Whether you’re new to trading or have conducted hundreds or thousands of trades, you’ve likely noticed that every now and then, your numbers don’t line up exactly how you thought after executing. That difference between your expected price and the actual price is known as slippage—and it’s fairly common in crypto. The good news is that there are ways to mitigate excessive slippage as you navigate the crypto world. Let’s get into it.
What Is Slippage in Crypto Trading?
Slippage describes the difference between the expected price of a trade and the actual price at which it executes. It occurs when market conditions change rapidly, leading to unexpected price movements before a trade is completed.
In crypto, slippage can happen in decentralized (DEX) and centralized (CEX) exchanges and is particularly noticeable in highly volatile markets or when trading assets with low liquidity.
Two Types of Slippage
- Positive Slippage: When a trade executes at a better price than expected, it results in a higher quantity than expected from your swap.
- Negative Slippage: When a trade executes at a worse price than expected, it results in a lower quantity than expected from your swap.
Slippage is an essential factor to consider in crypto trading because it can significantly impact your returns—especially when dealing with large orders or trading assets with less liquidity. So, how do you navigate it?
Why Does Slippage Happen?
There are several factors that can contribute to slippage in crypto trading:
- Market Volatility: Cryptocurrencies are known for rapid price swings, causing slippage when orders can’t be executed instantly.
- Liquidity Levels: The less liquidity a pool has to offer, the higher the potential slippage due to the constant product formula. If the pool you’re trading against has a large shift in the asset ratio, your trade might execute at a noticeably different rate than you expected.
- Order Size: Large orders can move the market price, especially in low-liquidity tokens.

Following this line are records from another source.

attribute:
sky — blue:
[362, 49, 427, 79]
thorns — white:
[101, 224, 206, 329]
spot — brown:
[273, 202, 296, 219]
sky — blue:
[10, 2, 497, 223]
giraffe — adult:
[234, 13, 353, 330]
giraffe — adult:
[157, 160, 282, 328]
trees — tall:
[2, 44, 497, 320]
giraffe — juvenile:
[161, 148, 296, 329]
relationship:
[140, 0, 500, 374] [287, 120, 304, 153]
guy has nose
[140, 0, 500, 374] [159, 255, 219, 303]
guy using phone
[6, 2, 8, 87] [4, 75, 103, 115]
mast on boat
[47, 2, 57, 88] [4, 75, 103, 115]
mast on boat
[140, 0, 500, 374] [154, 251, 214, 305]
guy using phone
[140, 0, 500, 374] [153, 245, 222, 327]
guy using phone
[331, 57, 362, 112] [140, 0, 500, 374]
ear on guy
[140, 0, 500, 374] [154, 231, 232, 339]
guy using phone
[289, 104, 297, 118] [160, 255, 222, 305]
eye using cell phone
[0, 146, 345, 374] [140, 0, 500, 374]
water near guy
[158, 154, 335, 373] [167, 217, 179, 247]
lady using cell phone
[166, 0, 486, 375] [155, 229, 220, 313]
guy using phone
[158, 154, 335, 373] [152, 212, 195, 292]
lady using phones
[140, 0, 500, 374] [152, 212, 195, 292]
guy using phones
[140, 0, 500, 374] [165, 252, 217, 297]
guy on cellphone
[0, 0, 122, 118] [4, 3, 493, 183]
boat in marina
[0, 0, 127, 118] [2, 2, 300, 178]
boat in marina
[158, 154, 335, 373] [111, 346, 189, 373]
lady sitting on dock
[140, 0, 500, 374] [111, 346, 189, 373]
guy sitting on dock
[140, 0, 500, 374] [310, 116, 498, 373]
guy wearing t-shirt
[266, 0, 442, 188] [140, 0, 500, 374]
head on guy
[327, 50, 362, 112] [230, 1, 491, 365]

- Network Congestion: On-chain transactions can be delayed due to blockchain congestion, which is like a traffic jam while processing trades. Blockage can increase the chances of price changes before execution.
Understand & Manage Slippage With 3Balance
3Balance is a crypto portfolio management tool that not only helps you rebalance your assets efficiently but also assists in minimizing the impact of slippage. Here’s how:
- Smart Rebalancing Execution: The platform intelligently routes trades through the most efficient liquidity sources, reducing the extent of slippage by spreading trades across the most competitive liquidity pools.
- Built-In Slippage Tolerance: Currently, 3Balance V1 has a fixed slippage tolerance of 1%, meaning if the market slips by more than 1%, the trades won’t execute. Soon, 3Balance users will be able to customize the slippage for their entire rebalance with a default of 2%. They will also have the option to get a new quote or abort the remainder of a rebalance should the market move beyond the slippage tolerance, making it easier to complete a rebalance in volatile market conditions
- High Liquidity Sources: 3Balance allows for swaps across blockchains and tokens with highly liquid, on-chain liquidity sources. This allows for trades to execute more quickly, minimizing slippage.
How to Reduce Slippage in Your Crypto Trades
While slippage is inevitable in fast-moving markets, here are some strategies to reduce its impact:
- Use Limit Orders: Instead of market orders, use limit orders to set the exact price you want to execute a trade.
- Trade During High Liquidity Hours: Markets have peak trading hours when liquidity is higher, reducing slippage.
- Choose Liquid Assets: Stick to assets with higher trading volume and deeper order books.
- Monitor Your Slippage Tolerance: Adjust your slippage settings in your trading platforms of choice to match your risk appetite.
Don’t Be Afraid Of Slippage—Understand & Mitigate It!
Slippage is a common challenge in crypto trading, but it doesn’t have to be a major issue if managed properly. By understanding how it works and using the right tools—such as 3Balance’s smart execution, slippage controls, and trade optimization—you can take better control over your portfolio management.